■ Problem ■
For this exercise, transcribe the records below without changing a word.

--- START ---

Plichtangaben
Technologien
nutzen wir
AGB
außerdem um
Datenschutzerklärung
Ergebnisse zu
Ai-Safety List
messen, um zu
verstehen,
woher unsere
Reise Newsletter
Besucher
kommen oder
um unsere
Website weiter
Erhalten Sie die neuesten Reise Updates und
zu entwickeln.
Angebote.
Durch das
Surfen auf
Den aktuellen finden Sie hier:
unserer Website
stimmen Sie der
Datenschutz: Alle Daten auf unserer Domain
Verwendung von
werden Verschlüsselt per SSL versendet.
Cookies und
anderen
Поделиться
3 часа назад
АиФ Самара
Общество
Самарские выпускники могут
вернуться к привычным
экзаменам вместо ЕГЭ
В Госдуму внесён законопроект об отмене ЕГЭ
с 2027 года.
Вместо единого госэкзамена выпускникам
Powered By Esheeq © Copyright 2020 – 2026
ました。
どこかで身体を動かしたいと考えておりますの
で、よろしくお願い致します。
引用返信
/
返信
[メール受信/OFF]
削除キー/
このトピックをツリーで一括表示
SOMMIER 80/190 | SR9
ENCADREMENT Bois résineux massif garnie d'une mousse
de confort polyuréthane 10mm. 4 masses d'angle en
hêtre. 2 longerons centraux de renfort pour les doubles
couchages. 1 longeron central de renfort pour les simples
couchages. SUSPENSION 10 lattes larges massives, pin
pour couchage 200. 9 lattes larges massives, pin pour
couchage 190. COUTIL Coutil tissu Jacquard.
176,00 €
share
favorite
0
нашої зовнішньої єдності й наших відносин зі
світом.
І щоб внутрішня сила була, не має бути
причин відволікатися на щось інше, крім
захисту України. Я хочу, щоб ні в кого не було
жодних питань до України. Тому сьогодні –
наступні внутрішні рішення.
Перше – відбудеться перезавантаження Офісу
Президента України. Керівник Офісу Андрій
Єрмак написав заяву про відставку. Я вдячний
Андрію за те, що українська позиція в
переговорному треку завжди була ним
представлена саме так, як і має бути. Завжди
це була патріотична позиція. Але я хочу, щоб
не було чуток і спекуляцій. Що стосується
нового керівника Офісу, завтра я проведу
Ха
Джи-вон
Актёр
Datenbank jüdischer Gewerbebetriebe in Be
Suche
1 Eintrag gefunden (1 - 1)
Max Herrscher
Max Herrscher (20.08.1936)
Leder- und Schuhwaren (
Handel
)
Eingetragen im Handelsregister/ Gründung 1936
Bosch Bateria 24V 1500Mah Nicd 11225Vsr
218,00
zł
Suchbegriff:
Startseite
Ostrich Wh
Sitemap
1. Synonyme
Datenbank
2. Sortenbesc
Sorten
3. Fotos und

--- END ---

■ Solved problem ■
Plichtangaben
Technologien
nutzen wir
AGB
außerdem um
Datenschutzerklärung
Ergebnisse zu
Ai-Safety List
messen, um zu
verstehen,
woher unsere
Reise Newsletter
Besucher
kommen oder
um unsere
Website weiter
Erhalten Sie die neuesten Reise Updates und
zu entwickeln.
Angebote.
Durch das
Surfen auf
Den aktuellen finden Sie hier:
unserer Website
stimmen Sie der
Datenschutz: Alle Daten auf unserer Domain
Verwendung von
werden Verschlüsselt per SSL versendet.
Cookies und
anderen
Поделиться
3 часа назад
АиФ Самара
Общество
Самарские выпускники могут
вернуться к привычным
экзаменам вместо ЕГЭ
В Госдуму внесён законопроект об отмене ЕГЭ
с 2027 года.
Вместо единого госэкзамена выпускникам
Powered By Esheeq © Copyright 2020 – 2026
ました。
どこかで身体を動かしたいと考えておりますの
で、よろしくお願い致します。
引用返信
/
返信
[メール受信/OFF]
削除キー/
このトピックをツリーで一括表示
SOMMIER 80/190 | SR9
ENCADREMENT Bois résineux massif garnie d'une mousse
de confort polyuréthane 10mm. 4 masses d'angle en
hêtre. 2 longerons centraux de renfort pour les doubles
couchages. 1 longeron central de renfort pour les simples
couchages. SUSPENSION 10 lattes larges massives, pin
pour couchage 200. 9 lattes larges massives, pin pour
couchage 190. COUTIL Coutil tissu Jacquard.
176,00 €
share
favorite
0
нашої зовнішньої єдності й наших відносин зі
світом.
І щоб внутрішня сила була, не має бути
причин відволікатися на щось інше, крім
захисту України. Я хочу, щоб ні в кого не було
жодних питань до України. Тому сьогодні –
наступні внутрішні рішення.
Перше – відбудеться перезавантаження Офісу
Президента України. Керівник Офісу Андрій
Єрмак написав заяву про відставку. Я вдячний
Андрію за те, що українська позиція в
переговорному треку завжди була ним
представлена саме так, як і має бути. Завжди
це була патріотична позиція. Але я хочу, щоб
не було чуток і спекуляцій. Що стосується
нового керівника Офісу, завтра я проведу
Ха
Джи-вон
Актёр
Datenbank jüdischer Gewerbebetriebe in Be
Suche
1 Eintrag gefunden (1 - 1)
Max Herrscher
Max Herrscher (20.08.1936)
Leder- und Schuhwaren (
Handel
)
Eingetragen im Handelsregister/ Gründung 1936
Bosch Bateria 24V 1500Mah Nicd 11225Vsr
218,00
zł
Suchbegriff:
Startseite
Ostrich Wh
Sitemap
1. Synonyme
Datenbank
2. Sortenbesc
Sorten
3. Fotos und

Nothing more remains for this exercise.